Offline OCR using Tesseract in Unity… Part 2

Neelarghya
XRPractices
Published in
9 min readDec 19, 2019

Let’s finish what we started…
In case you have missed out on setting up of the project you can follow Part 1 of this guide or clone the repository and checkout the commit

git clone git@github.com:Neelarghya/tesseract-unity.git
git checkout 199114b

Assuming we are in sync let’s continue…

9. Recognize text from image

9.1 Setting up the APIS

Let’s start by setting up some of the required API to feed an image/texture to the tesseract instance we created. For this you would require a few exposed functions in TesseractWrapper, namely
- TessBaseAPISetImage & TessBaseAPISetImage2 : to set the image that needs to be recognized.
- TessBaseAPIRecognize
: to recognize the image that was set
- TessBaseAPIGetUTF8Text
: to get the recognized text in utf-8 format
- TessDeleteText
: to delete the string pointer produced from the above function
- TessBaseAPIClear
: to clear the APIs

[DllImport(TesseractDllName)]
private static extern void TessBaseAPISetImage(IntPtr handle, IntPtr
imagedata, int width, int height,
int bytes_per_pixel, int bytes_per_line);

[DllImport(TesseractDllName)]
private static extern void TessBaseAPISetImage2(IntPtr handle,
IntPtr pix);

[DllImport(TesseractDllName)]
private static extern int TessBaseAPIRecognize(IntPtr handle, IntPtr
monitor);

[DllImport(TesseractDllName)]
private static extern IntPtr TessBaseAPIGetUTF8Text(IntPtr handle);

[DllImport(TesseractDllName)]
private static extern void TessDeleteText(IntPtr text);

[DllImport(TesseractDllName)]
private static extern void TessBaseAPIClear(IntPtr handle);

[Commit: e7c506f]

9.2 Let’s put the Recognition in OCR!

Let’s start off by writing a function inside TesseractWrapper called Recognize that would be fed a Texture2D, and initialize some basic variables we would need in the near future. Also a guard clause never hurts any one so…

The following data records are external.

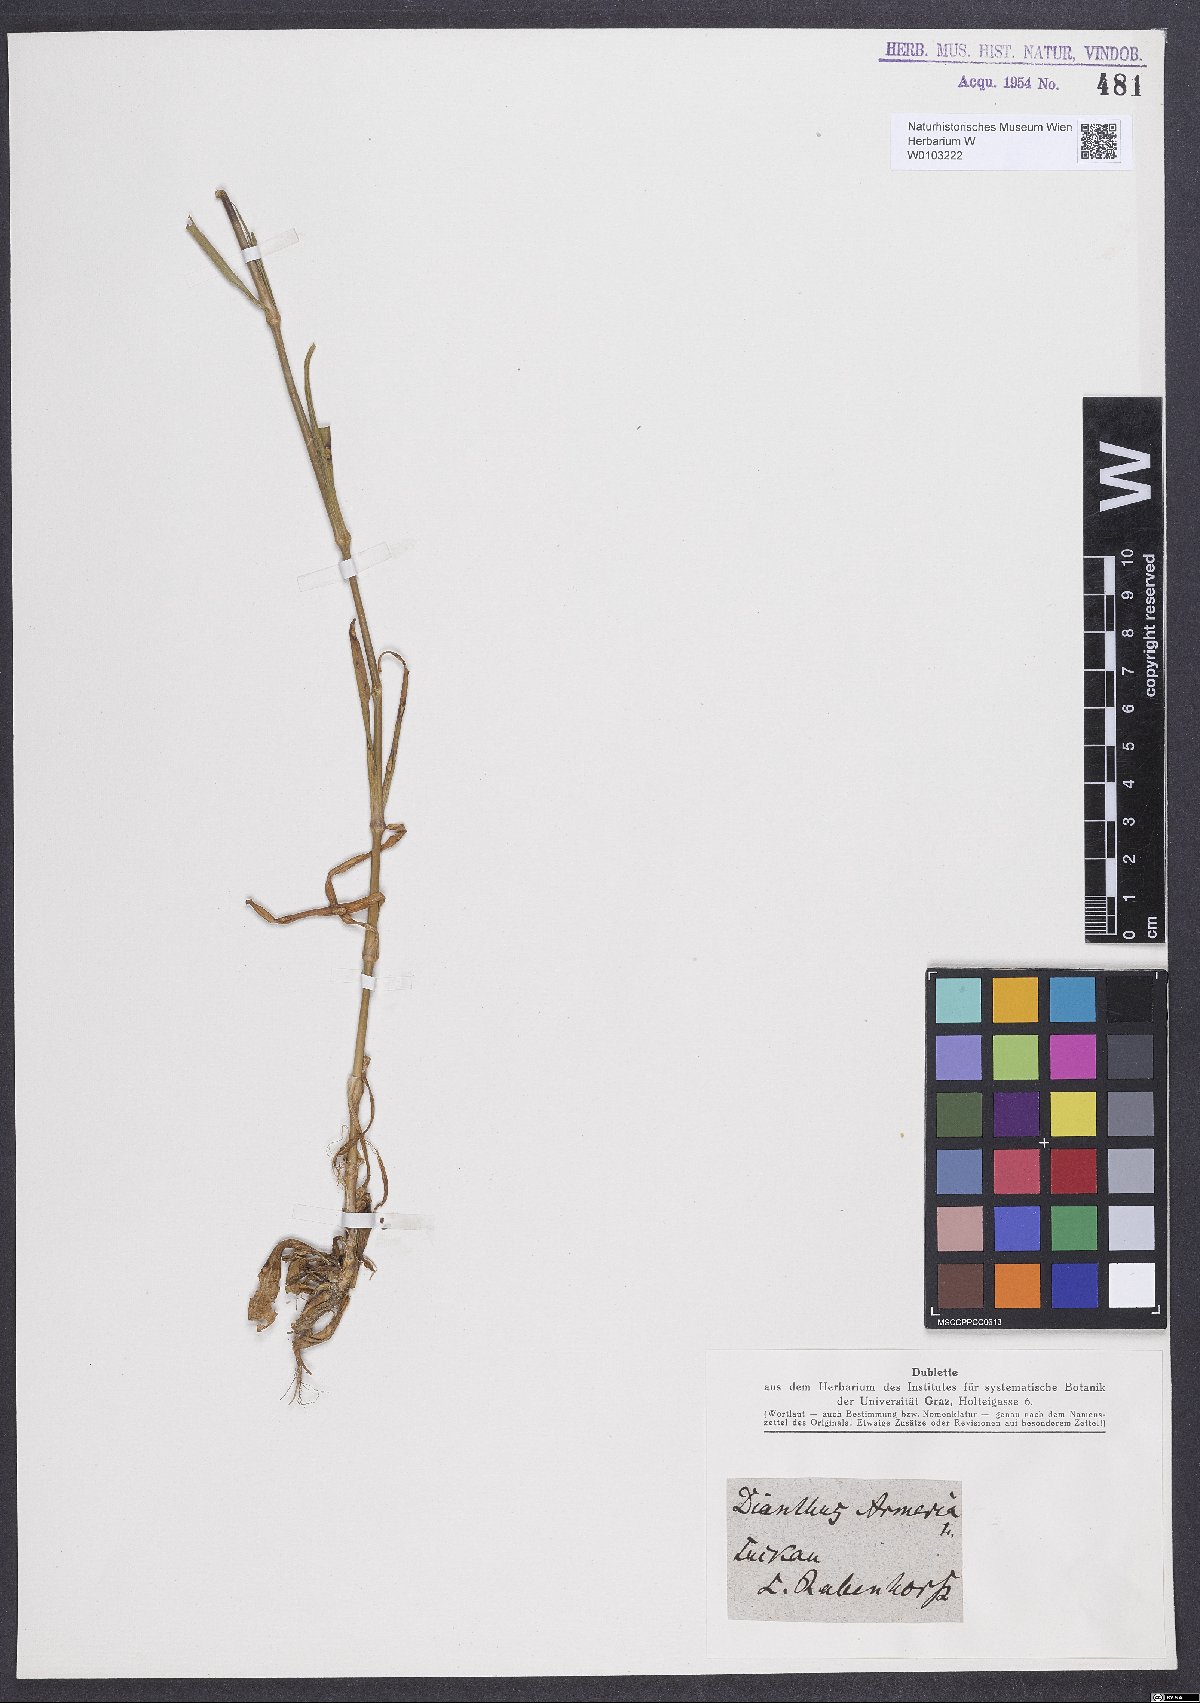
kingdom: Plantae
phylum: Tracheophyta
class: Magnoliopsida
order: Caryophyllales
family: Caryophyllaceae
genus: Dianthus
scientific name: Dianthus armeria
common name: Deptford pink
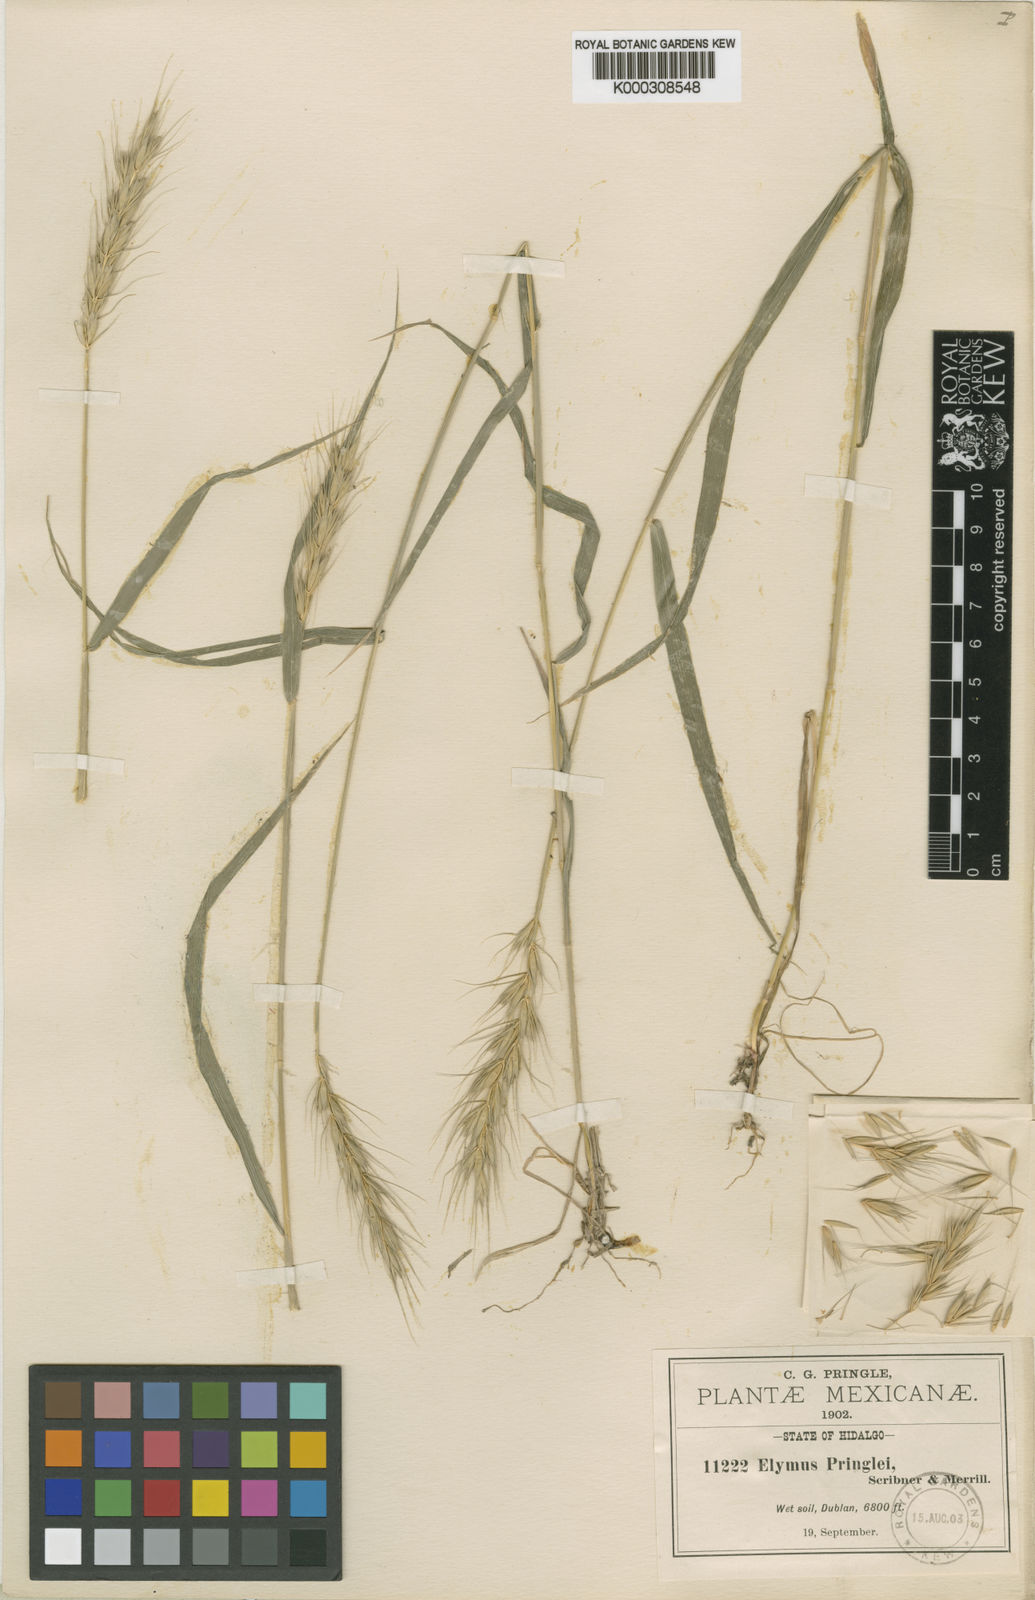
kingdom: Plantae
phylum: Tracheophyta
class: Liliopsida
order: Poales
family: Poaceae
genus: Elymus
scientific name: Elymus violaceus
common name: Arctic wheatgrass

public string Recognize(Texture2D texture)
{
if (_tessHandle.Equals(IntPtr.Zero))
return null;

int width = texture.width;
int height = texture.height;
Color32[] colors = texture.GetPixels32();
int count = width * height;
int bytesPerPixel = 4;
byte[] dataBytes = new byte[count * bytesPerPixel];

(Note: The closing curly braces aren’t present cause the function spills over to the next snippet(s))
Up next we will set up the Image that tesseract needs to recognize, we do this by building up the ByteStream/Array from the PixelArray that we produce from the texture. Then Writing that byte array to the memory and passing a pointer to the memory as a parameter to the SetImage of tesseract that we exposed earlier.

int bytePtr = 0;
for (int y = height - 1; y >= 0; y--)
{
for (int x = 0; x < width; x++)
{
int colorIdx = y * width + x;
dataBytes[bytePtr++] = colors[colorIdx].r;
dataBytes[bytePtr++] = colors[colorIdx].g;
dataBytes[bytePtr++] = colors[colorIdx].b;
dataBytes[bytePtr++] = colors[colorIdx].a;
}
}

IntPtr imagePtr = Marshal.AllocHGlobal(count * bytesPerPixel);
Marshal.Copy(dataBytes, 0, imagePtr, count * bytesPerPixel);
TessBaseAPISetImage(_tessHandle, imagePtr, width, height,
bytesPerPixel, width * bytesPerPixel);

Once tesseract knows the image it needs to recognize we can ask it to recognize the image (TessBaseAPIRecognize). Once it has recognized the text inside an image we can ask it what text (TessBaseAPIGetUTF8Text) it has recognized, tesseract doesn’t return the text but a pointer to the memory address that contains the text. We would need to marshal this string pointer to an actual string. For Windows you would need to convert it to an Ansi string and for Mac/Android/etc you can just use Auto. And clear up the image memory. Finally don’t forget to clear tesseract (TessBaseAPIClear) and delete the string pointer (TessDeleteText).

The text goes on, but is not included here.